The first movement opens with pensive music for strings and woodwind over a halting accompaniment in lower strings. This gradually grows in expressive power until it reaches a brief climax of jagged brass chords, subsiding to trumpet fanfares and woodwind asides. The main portion now commences with an agitated and rhythmically tense theme for brass and upper strings, which itself makes way for a calmer and more conciliatory theme on woodwind then strings, the initial theme returning in a brusque and purposeful codetta. The composer marks this exposition to be repeated (which it is on the present recording), after which an allusion to the introduction over fateful timpani rolls presages a brief but eventful development featuring a version of the second theme which is scored for divided strings and a climactic recall of the opening music. A modified reprise now follows, woodwind again entrusted with the second theme, before the coda brings with it a stormy and unresolved conclusion. The second movement opens hesitantly, but doubts are allayed by an easeful melody which emerges on solo cello then woodwind, before becoming more impassioned on strings. A plaintive theme, heard initially on solo clarinet, darkens the mood such that the music grows restless with ominous brass fanfares, but these are decisively dispelled and the main theme returns on full strings as the music heads towards an expansive climax and on, despite fleeting allusions to the secondary theme, to its radiant close.

The third movement is a lively scherzo whose rhythmically agile theme makes for an animated interplay between wind and strings in some of the work’s most resourceful scoring. In contrast, the trio centres on a lilting theme for the upper strings and which builds to a glowing climax. Some deft rhythmic modulation re-introduces the scherzo music, but this is cut short by an ominous transition to the finale. The fourth movement opens with aspiring brass figures, leading to a confident theme on strings that sets the tone for most of what follows. A more lyrical second theme is given first to the oboe before being heard more impulsively on the strings prior to a resolute codetta.
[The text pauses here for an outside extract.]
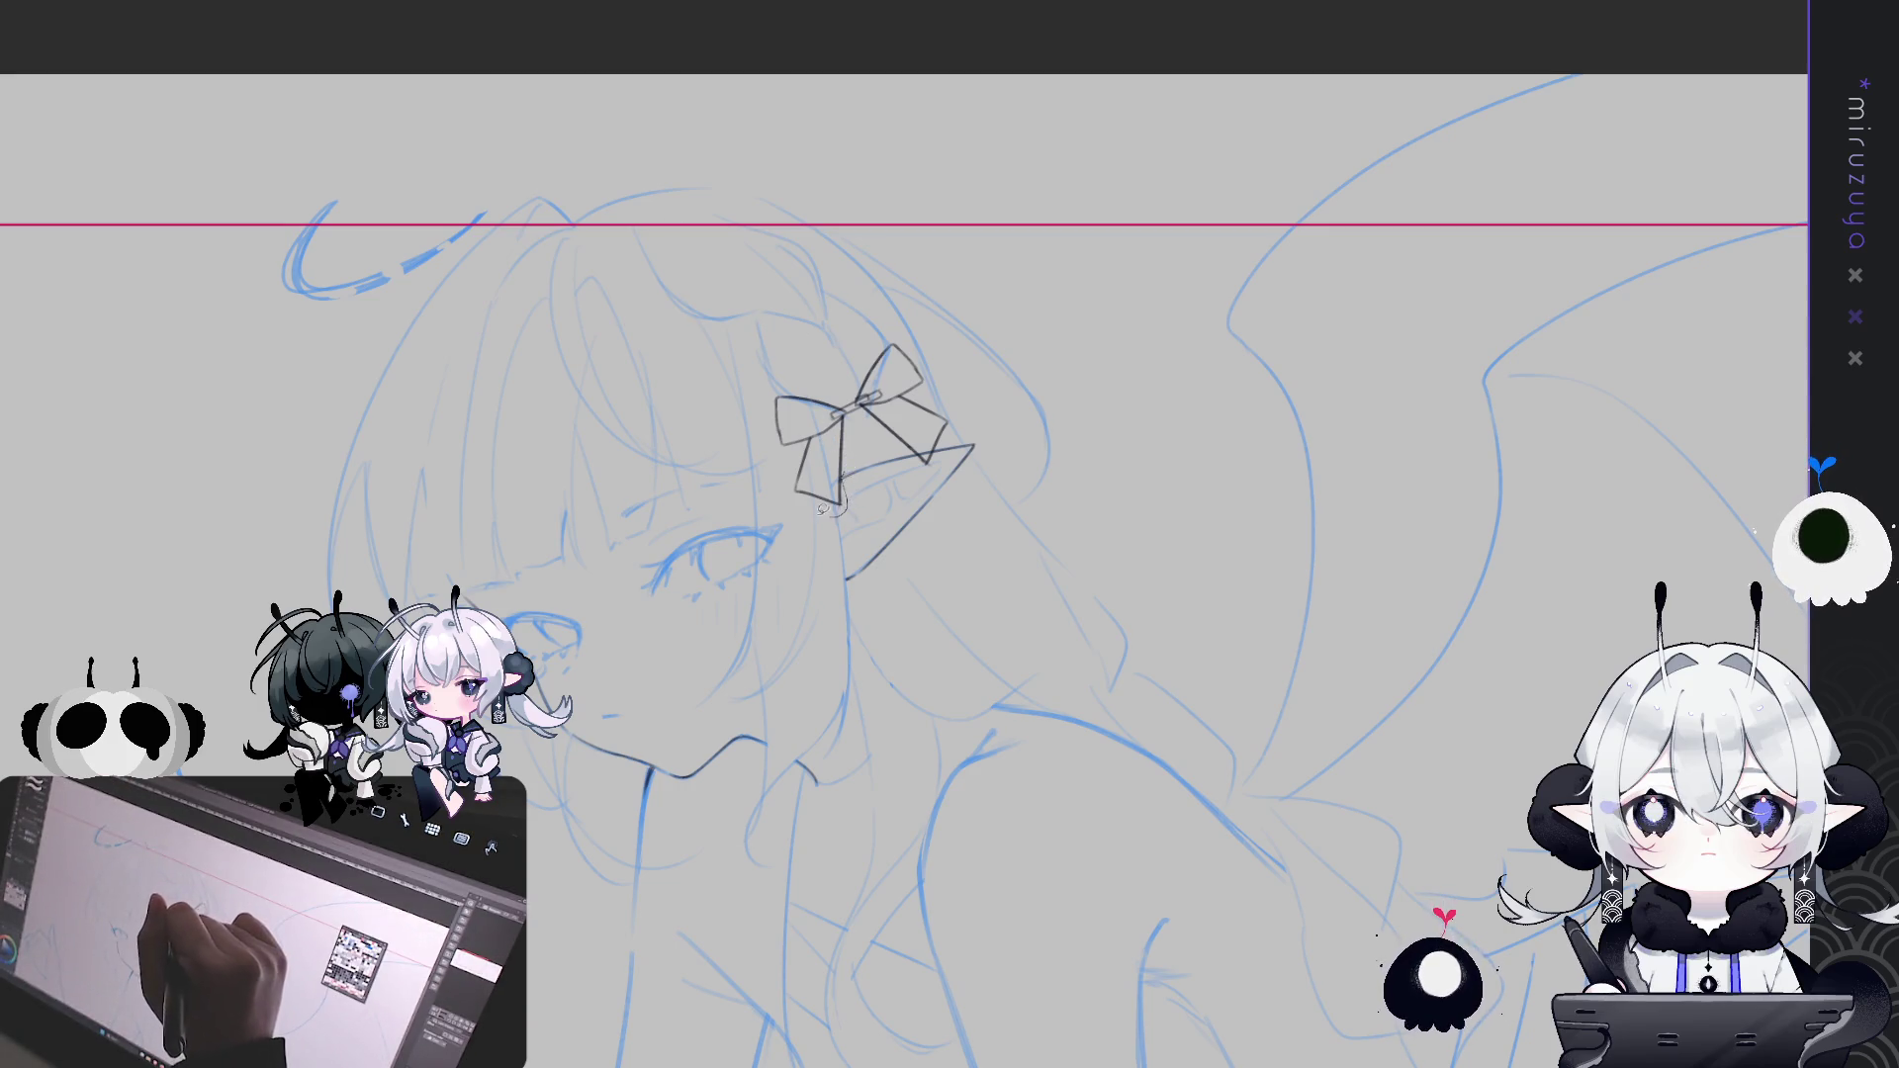
pyautogui.moveTo(811, 349); pyautogui.dragTo(847, 383)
A brass chorale, which relates back to the work’s slow introduction, sounds nobly forth as it draws in the whole orchestra, but is cut off to leave reminiscences of the ominous transition into the finale. Once again, however, the confident theme takes hold and a modified reprise ensues, with the lyrical theme on strings from the outset, before a stealthy build-up brings a return of the aspiring fanfares then, over portentous-sounding timpani, an affirmative restatement of the chorale followed by a brief though decisive closing gesture.

In its approach to form and expression, the music for Bianca da Molena (The White Dove) is even more indicative of future developments. Nowinski’s drama may quickly have been forgotten, but Karłowicz’s music was well received when heard at a concert in Berlin on 14 April 1900. The Prologue starts in an arresting fashion with swirling strings and woodwind, leading to an eloquent theme on brass that finds contrast with a subdued theme for woodwind then divided strings. Dying down, the music then emerges with re-gathered force for an extensive development of the ideas heard thus far and culminates in the heightened reappearance of the (no longer) subdued theme, now resplendent on brass and strings. Further intensive discussion of the material brings a dramatic descent in strings followed by a gradual build-up, over a reiteration of the first theme’s underlying rhythm on timpani, to a fateful transformation of the first theme. From here the music subsides, only for the second theme to return transformed as a beatific postlude that sees the piece through to its serene close. The Intermezzo begins atmospherically with an undulating motion on strings, against which woodwind and horns intone a pensive theme that takes on greater expressive breadth after the strings have entered. This moves towards a restrained yet affecting climax, after which, woodwind lead into what is perhaps the most untroubled conclusion to be found in any of the composer’s orchestral works.